Beyond that, I am focused on continuing to deepen the fair’s engagement with scenes that are increasingly central to global artistic conversations, including the African continent and Latin America, alongside our long-standing commitment to South and West Asian practices. Foundationally, we will also continue to nurture our long-term partnerships and maintain the curatorial rigour that makes Art Dubai’s presentations possible in the first place.
Anniversaries often invite reflection. Looking back at the fair’s evolution, what do you see as its most important achievements – and where do you believe there is still work to be done?

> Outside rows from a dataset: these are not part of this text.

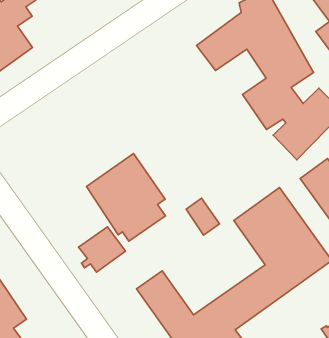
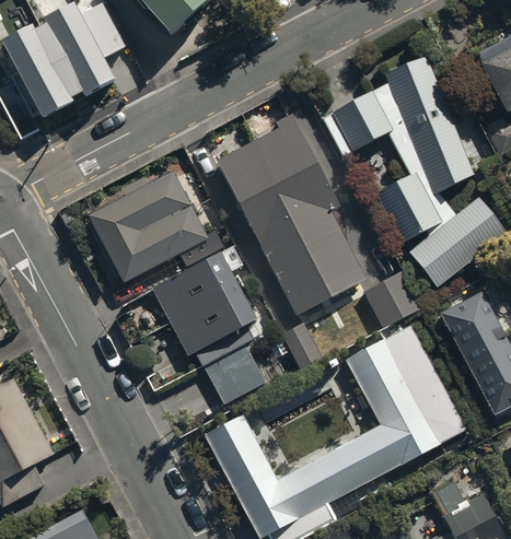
building: none -> [218,113,365,315]
building: none -> [88,172,224,286]
building: none -> [362,271,422,329]
building: [79,227,125,272] -> [206,347,267,405]

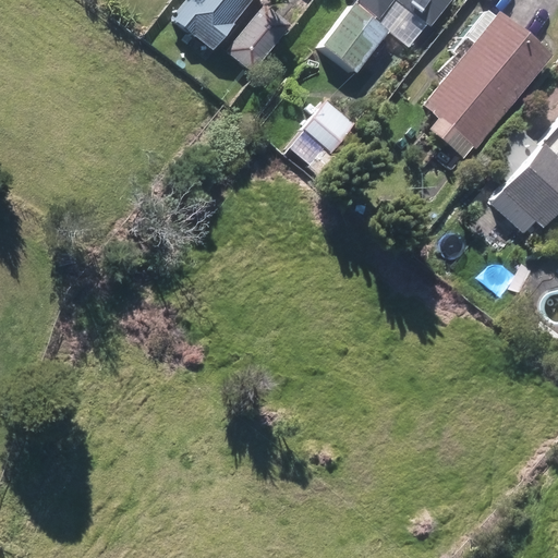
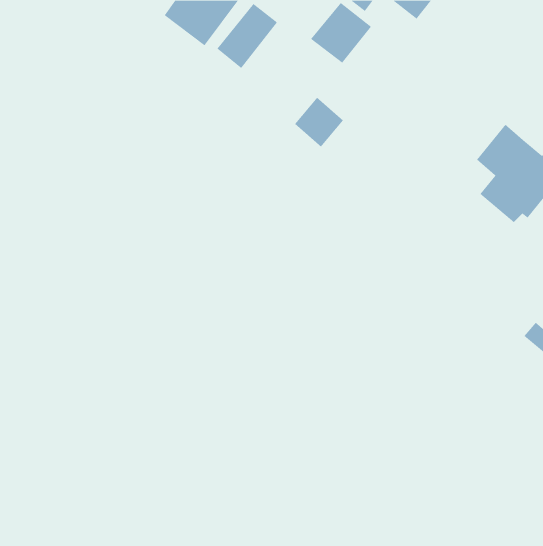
building: [425,14,548,146] -> none

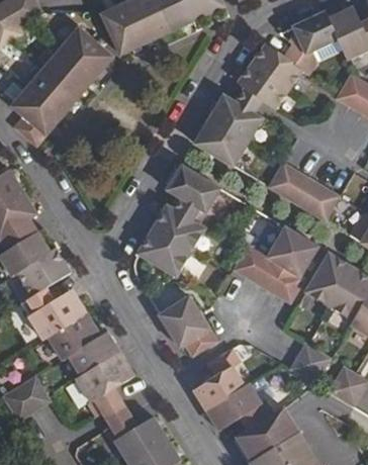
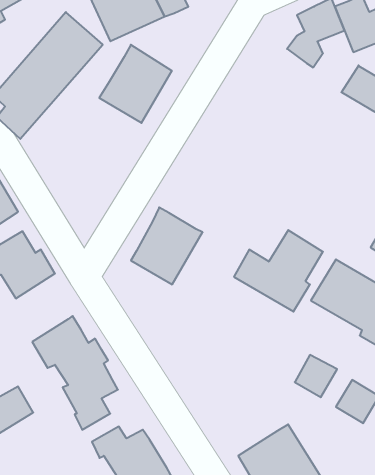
building: [237,43,301,110] -> none
building: [193,96,261,169] -> [99,45,172,123]
building: [267,163,339,222] -> none
building: [165,167,220,226] -> none
building: [26,288,79,335] -> none
building: [159,297,216,357] -> none
building: [199,349,274,431] -> none

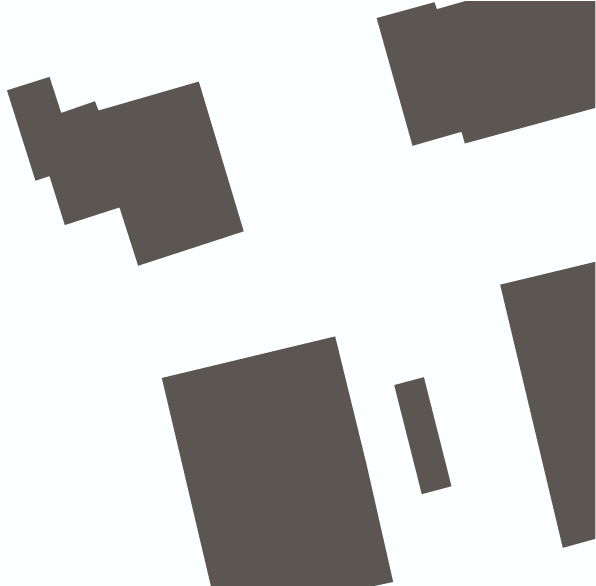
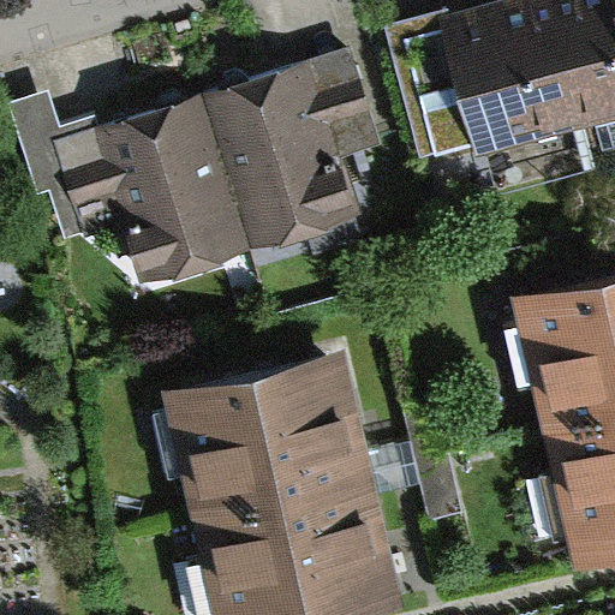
building: none -> [205,49,378,249]

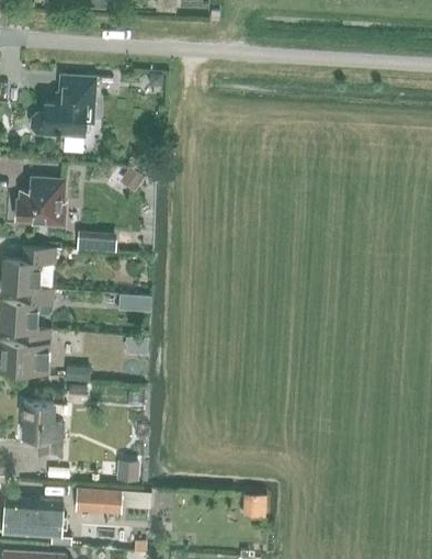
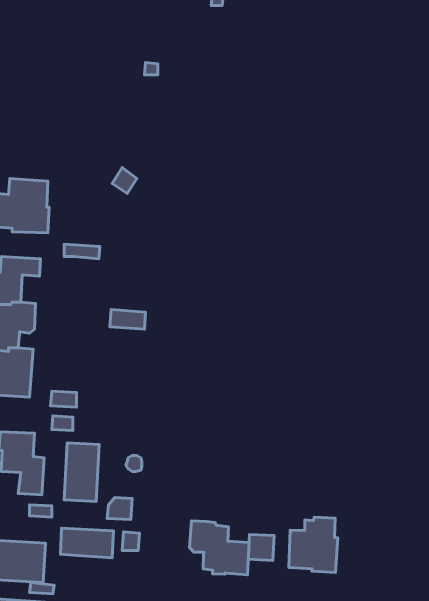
building: [31,76,95,136] -> none
building: none -> [64,443,99,501]
building: none -> [289,517,338,573]
building: none -> [189,521,249,575]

D.G: Perhaps the most meaningful development has been the year-round ecosystem that has built up around the fair over the past two decades. Art Dubai is now part of the cultural infrastructure of the city, woven into how galleries operate, how collectors develop and how artists build careers. When the fair launched in 2007, there were around 10 commercial galleries in Dubai. Today there are more than 40, with the city hosting around 90% of the UAE’s commercial galleries. That change reflects sustained investment in the conditions that allow a cultural scene to put down roots.
Much of that work has come through programmes that operate continuously, well beyond the days of the fair. The A.R.M. Holding Children’s Programme has reached over 30,000 students across the UAE, building audiences and engagement from an early age. The Global Art Forum has brought together close to 650 voices over two decades, consistently addressing themes such as AI, automation and digital futures long before they became standard art-world conversations. That forward-looking quality reflects something essential about Art Dubai’s spirit of innovation and inquisitiveness.
Through all this, we want to ensure that our institutional development keeps pace with commercial growth. The infrastructure that supports artists over the long term, from scholarship to critical writing, residencies and engagement beyond the market, needs to align with an expanding scene. Making sure that institutional and commercial growth move together is, I think, one of the central questions for the next phase of Art Dubai and the wider ecosystem it is part of.